→ **Task prompt**: Set out all of the records below as a numbered list, leaving out any blank lines.

[Start of Source data]

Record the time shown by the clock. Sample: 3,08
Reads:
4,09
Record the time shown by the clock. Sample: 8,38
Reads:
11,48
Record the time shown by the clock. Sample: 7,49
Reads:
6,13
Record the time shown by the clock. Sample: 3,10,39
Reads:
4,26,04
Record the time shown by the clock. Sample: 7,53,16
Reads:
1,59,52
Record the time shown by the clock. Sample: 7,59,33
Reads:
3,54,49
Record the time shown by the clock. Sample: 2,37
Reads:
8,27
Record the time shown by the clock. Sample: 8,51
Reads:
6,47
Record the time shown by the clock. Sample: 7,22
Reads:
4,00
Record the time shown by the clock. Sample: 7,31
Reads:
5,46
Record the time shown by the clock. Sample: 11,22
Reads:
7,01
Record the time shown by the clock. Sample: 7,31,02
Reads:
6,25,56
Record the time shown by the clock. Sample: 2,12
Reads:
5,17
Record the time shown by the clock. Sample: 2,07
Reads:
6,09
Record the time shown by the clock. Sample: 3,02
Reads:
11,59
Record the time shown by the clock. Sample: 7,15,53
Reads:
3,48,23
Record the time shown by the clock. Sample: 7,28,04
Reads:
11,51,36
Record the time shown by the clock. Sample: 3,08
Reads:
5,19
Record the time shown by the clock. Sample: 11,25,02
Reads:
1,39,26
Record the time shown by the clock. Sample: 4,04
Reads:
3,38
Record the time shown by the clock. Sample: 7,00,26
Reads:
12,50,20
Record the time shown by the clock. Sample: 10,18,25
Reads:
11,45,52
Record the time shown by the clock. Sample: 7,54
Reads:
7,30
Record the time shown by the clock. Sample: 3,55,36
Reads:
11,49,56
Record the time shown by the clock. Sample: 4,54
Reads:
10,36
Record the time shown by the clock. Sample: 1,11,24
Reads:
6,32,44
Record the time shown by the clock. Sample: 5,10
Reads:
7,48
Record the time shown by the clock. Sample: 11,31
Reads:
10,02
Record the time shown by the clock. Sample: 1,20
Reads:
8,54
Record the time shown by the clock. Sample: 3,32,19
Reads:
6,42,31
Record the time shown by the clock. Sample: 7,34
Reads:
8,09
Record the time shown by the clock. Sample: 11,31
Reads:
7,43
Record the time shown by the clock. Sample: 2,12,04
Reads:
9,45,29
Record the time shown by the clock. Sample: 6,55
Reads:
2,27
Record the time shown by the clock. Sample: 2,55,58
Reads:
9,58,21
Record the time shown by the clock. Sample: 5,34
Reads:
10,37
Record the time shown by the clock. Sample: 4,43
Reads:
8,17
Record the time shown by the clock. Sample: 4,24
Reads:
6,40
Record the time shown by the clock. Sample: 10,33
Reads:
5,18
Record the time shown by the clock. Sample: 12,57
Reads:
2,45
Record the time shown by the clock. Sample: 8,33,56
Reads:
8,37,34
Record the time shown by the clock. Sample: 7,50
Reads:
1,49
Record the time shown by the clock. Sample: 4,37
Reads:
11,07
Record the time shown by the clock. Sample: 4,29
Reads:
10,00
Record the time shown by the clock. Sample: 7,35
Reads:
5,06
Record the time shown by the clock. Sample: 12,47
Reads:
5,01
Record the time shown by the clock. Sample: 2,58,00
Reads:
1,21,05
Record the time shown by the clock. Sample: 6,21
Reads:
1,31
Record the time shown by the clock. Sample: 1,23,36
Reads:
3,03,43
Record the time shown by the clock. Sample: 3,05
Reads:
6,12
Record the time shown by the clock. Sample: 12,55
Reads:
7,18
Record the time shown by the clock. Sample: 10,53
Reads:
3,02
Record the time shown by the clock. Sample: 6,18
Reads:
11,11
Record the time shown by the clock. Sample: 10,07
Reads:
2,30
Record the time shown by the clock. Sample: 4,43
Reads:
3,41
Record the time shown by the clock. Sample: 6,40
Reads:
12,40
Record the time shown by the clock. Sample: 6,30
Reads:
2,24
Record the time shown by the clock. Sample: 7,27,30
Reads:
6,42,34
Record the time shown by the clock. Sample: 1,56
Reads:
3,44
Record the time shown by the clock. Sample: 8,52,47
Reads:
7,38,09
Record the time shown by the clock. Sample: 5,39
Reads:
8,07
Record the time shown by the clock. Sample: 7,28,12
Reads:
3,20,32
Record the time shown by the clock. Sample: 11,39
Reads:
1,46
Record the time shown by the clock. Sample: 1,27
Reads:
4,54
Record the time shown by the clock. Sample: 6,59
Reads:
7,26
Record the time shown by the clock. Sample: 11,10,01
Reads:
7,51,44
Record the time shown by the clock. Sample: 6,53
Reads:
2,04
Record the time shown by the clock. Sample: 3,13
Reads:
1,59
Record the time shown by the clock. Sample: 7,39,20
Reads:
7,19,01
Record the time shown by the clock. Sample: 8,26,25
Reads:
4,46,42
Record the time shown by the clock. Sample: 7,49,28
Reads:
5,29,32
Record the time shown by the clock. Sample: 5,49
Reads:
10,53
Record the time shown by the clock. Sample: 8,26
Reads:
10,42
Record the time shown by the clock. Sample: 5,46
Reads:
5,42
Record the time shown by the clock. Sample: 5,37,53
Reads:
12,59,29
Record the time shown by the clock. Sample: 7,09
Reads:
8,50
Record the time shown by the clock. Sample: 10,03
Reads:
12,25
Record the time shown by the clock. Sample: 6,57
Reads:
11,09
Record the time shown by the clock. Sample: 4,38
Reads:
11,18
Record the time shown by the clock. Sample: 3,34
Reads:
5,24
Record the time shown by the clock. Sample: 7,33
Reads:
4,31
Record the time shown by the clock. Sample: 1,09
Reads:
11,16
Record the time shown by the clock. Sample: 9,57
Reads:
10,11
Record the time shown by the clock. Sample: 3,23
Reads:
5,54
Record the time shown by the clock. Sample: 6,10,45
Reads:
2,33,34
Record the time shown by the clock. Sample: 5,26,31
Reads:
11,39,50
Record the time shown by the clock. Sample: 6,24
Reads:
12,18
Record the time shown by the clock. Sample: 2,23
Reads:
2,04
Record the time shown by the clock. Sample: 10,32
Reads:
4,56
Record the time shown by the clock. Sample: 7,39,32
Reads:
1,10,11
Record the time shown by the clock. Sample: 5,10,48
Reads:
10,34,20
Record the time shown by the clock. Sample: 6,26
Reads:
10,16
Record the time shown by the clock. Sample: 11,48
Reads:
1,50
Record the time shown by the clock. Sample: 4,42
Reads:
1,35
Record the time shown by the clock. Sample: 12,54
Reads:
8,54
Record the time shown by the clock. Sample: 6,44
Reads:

[End of Source data]

→ **Expected answer**:
1. Record the time shown by the clock. Sample: 3,08
2. Reads:
3. 4,09
4. Record the time shown by the clock. Sample: 8,38
5. Reads:
6. 11,48
7. Record the time shown by the clock. Sample: 7,49
8. Reads:
9. 6,13
10. Record the time shown by the clock. Sample: 3,10,39
11. Reads:
12. 4,26,04
13. Record the time shown by the clock. Sample: 7,53,16
14. Reads:
15. 1,59,52
16. Record the time shown by the clock. Sample: 7,59,33
17. Reads:
18. 3,54,49
19. Record the time shown by the clock. Sample: 2,37
20. Reads:
21. 8,27
22. Record the time shown by the clock. Sample: 8,51
23. Reads:
24. 6,47
25. Record the time shown by the clock. Sample: 7,22
26. Reads:
27. 4,00
28. Record the time shown by the clock. Sample: 7,31
29. Reads:
30. 5,46
31. Record the time shown by the clock. Sample: 11,22
32. Reads:
33. 7,01
34. Record the time shown by the clock. Sample: 7,31,02
35. Reads:
36. 6,25,56
37. Record the time shown by the clock. Sample: 2,12
38. Reads:
39. 5,17
40. Record the time shown by the clock. Sample: 2,07
41. Reads:
42. 6,09
43. Record the time shown by the clock. Sample: 3,02
44. Reads:
45. 11,59
46. Record the time shown by the clock. Sample: 7,15,53
47. Reads:
48. 3,48,23
49. Record the time shown by the clock. Sample: 7,28,04
50. Reads:
51. 11,51,36
52. Record the time shown by the clock. Sample: 3,08
53. Reads:
54. 5,19
55. Record the time shown by the clock. Sample: 11,25,02
56. Reads:
57. 1,39,26
58. Record the time shown by the clock. Sample: 4,04
59. Reads:
60. 3,38
61. Record the time shown by the clock. Sample: 7,00,26
62. Reads:
63. 12,50,20
64. Record the time shown by the clock. Sample: 10,18,25
65. Reads:
66. 11,45,52
67. Record the time shown by the clock. Sample: 7,54
68. Reads:
69. 7,30
70. Record the time shown by the clock. Sample: 3,55,36
71. Reads:
72. 11,49,56
73. Record the time shown by the clock. Sample: 4,54
74. Reads:
75. 10,36
76. Record the time shown by the clock. Sample: 1,11,24
77. Reads:
78. 6,32,44
79. Record the time shown by the clock. Sample: 5,10
80. Reads:
81. 7,48
82. Record the time shown by the clock. Sample: 11,31
83. Reads:
84. 10,02
85. Record the time shown by the clock. Sample: 1,20
86. Reads:
87. 8,54
88. Record the time shown by the clock. Sample: 3,32,19
89. Reads:
90. 6,42,31
91. Record the time shown by the clock. Sample: 7,34
92. Reads:
93. 8,09
94. Record the time shown by the clock. Sample: 11,31
95. Reads:
96. 7,43
97. Record the time shown by the clock. Sample: 2,12,04
98. Reads:
99. 9,45,29
100. Record the time shown by the clock. Sample: 6,55
101. Reads:
102. 2,27
103. Record the time shown by the clock. Sample: 2,55,58
104. Reads:
105. 9,58,21
106. Record the time shown by the clock. Sample: 5,34
107. Reads:
108. 10,37
109. Record the time shown by the clock. Sample: 4,43
110. Reads:
111. 8,17
112. Record the time shown by the clock. Sample: 4,24
113. Reads:
114. 6,40
115. Record the time shown by the clock. Sample: 10,33
116. Reads:
117. 5,18
118. Record the time shown by the clock. Sample: 12,57
119. Reads:
120. 2,45
121. Record the time shown by the clock. Sample: 8,33,56
122. Reads:
123. 8,37,34
124. Record the time shown by the clock. Sample: 7,50
125. Reads:
126. 1,49
127. Record the time shown by the clock. Sample: 4,37
128. Reads:
129. 11,07
130. Record the time shown by the clock. Sample: 4,29
131. Reads:
132. 10,00
133. Record the time shown by the clock. Sample: 7,35
134. Reads:
135. 5,06
136. Record the time shown by the clock. Sample: 12,47
137. Reads:
138. 5,01
139. Record the time shown by the clock. Sample: 2,58,00
140. Reads:
141. 1,21,05
142. Record the time shown by the clock. Sample: 6,21
143. Reads:
144. 1,31
145. Record the time shown by the clock. Sample: 1,23,36
146. Reads:
147. 3,03,43
148. Record the time shown by the clock. Sample: 3,05
149. Reads:
150. 6,12
151. Record the time shown by the clock. Sample: 12,55
152. Reads:
153. 7,18
154. Record the time shown by the clock. Sample: 10,53
155. Reads:
156. 3,02
157. Record the time shown by the clock. Sample: 6,18
158. Reads:
159. 11,11
160. Record the time shown by the clock. Sample: 10,07
161. Reads:
162. 2,30
163. Record the time shown by the clock. Sample: 4,43
164. Reads:
165. 3,41
166. Record the time shown by the clock. Sample: 6,40
167. Reads:
168. 12,40
169. Record the time shown by the clock. Sample: 6,30
170. Reads:
171. 2,24
172. Record the time shown by the clock. Sample: 7,27,30
173. Reads:
174. 6,42,34
175. Record the time shown by the clock. Sample: 1,56
176. Reads:
177. 3,44
178. Record the time shown by the clock. Sample: 8,52,47
179. Reads:
180. 7,38,09
181. Record the time shown by the clock. Sample: 5,39
182. Reads:
183. 8,07
184. Record the time shown by the clock. Sample: 7,28,12
185. Reads:
186. 3,20,32
187. Record the time shown by the clock. Sample: 11,39
188. Reads:
189. 1,46
190. Record the time shown by the clock. Sample: 1,27
191. Reads:
192. 4,54
193. Record the time shown by the clock. Sample: 6,59
194. Reads:
195. 7,26
196. Record the time shown by the clock. Sample: 11,10,01
197. Reads:
198. 7,51,44
199. Record the time shown by the clock. Sample: 6,53
200. Reads:
201. 2,04
202. Record the time shown by the clock. Sample: 3,13
203. Reads:
204. 1,59
205. Record the time shown by the clock. Sample: 7,39,20
206. Reads:
207. 7,19,01
208. Record the time shown by the clock. Sample: 8,26,25
209. Reads:
210. 4,46,42
211. Record the time shown by the clock. Sample: 7,49,28
212. Reads:
213. 5,29,32
214. Record the time shown by the clock. Sample: 5,49
215. Reads:
216. 10,53
217. Record the time shown by the clock. Sample: 8,26
218. Reads:
219. 10,42
220. Record the time shown by the clock. Sample: 5,46
221. Reads:
222. 5,42
223. Record the time shown by the clock. Sample: 5,37,53
224. Reads:
225. 12,59,29
226. Record the time shown by the clock. Sample: 7,09
227. Reads:
228. 8,50
229. Record the time shown by the clock. Sample: 10,03
230. Reads:
231. 12,25
232. Record the time shown by the clock. Sample: 6,57
233. Reads:
234. 11,09
235. Record the time shown by the clock. Sample: 4,38
236. Reads:
237. 11,18
238. Record the time shown by the clock. Sample: 3,34
239. Reads:
240. 5,24
241. Record the time shown by the clock. Sample: 7,33
242. Reads:
243. 4,31
244. Record the time shown by the clock. Sample: 1,09
245. Reads:
246. 11,16
247. Record the time shown by the clock. Sample: 9,57
248. Reads:
249. 10,11
250. Record the time shown by the clock. Sample: 3,23
251. Reads:
252. 5,54
253. Record the time shown by the clock. Sample: 6,10,45
254. Reads:
255. 2,33,34
256. Record the time shown by the clock. Sample: 5,26,31
257. Reads:
258. 11,39,50
259. Record the time shown by the clock. Sample: 6,24
260. Reads:
261. 12,18
262. Record the time shown by the clock. Sample: 2,23
263. Reads:
264. 2,04
265. Record the time shown by the clock. Sample: 10,32
266. Reads:
267. 4,56
268. Record the time shown by the clock. Sample: 7,39,32
269. Reads:
270. 1,10,11
271. Record the time shown by the clock. Sample: 5,10,48
272. Reads:
273. 10,34,20
274. Record the time shown by the clock. Sample: 6,26
275. Reads:
276. 10,16
277. Record the time shown by the clock. Sample: 11,48
278. Reads:
279. 1,50
280. Record the time shown by the clock. Sample: 4,42
281. Reads:
282. 1,35
283. Record the time shown by the clock. Sample: 12,54
284. Reads:
285. 8,54
286. Record the time shown by the clock. Sample: 6,44
287. Reads:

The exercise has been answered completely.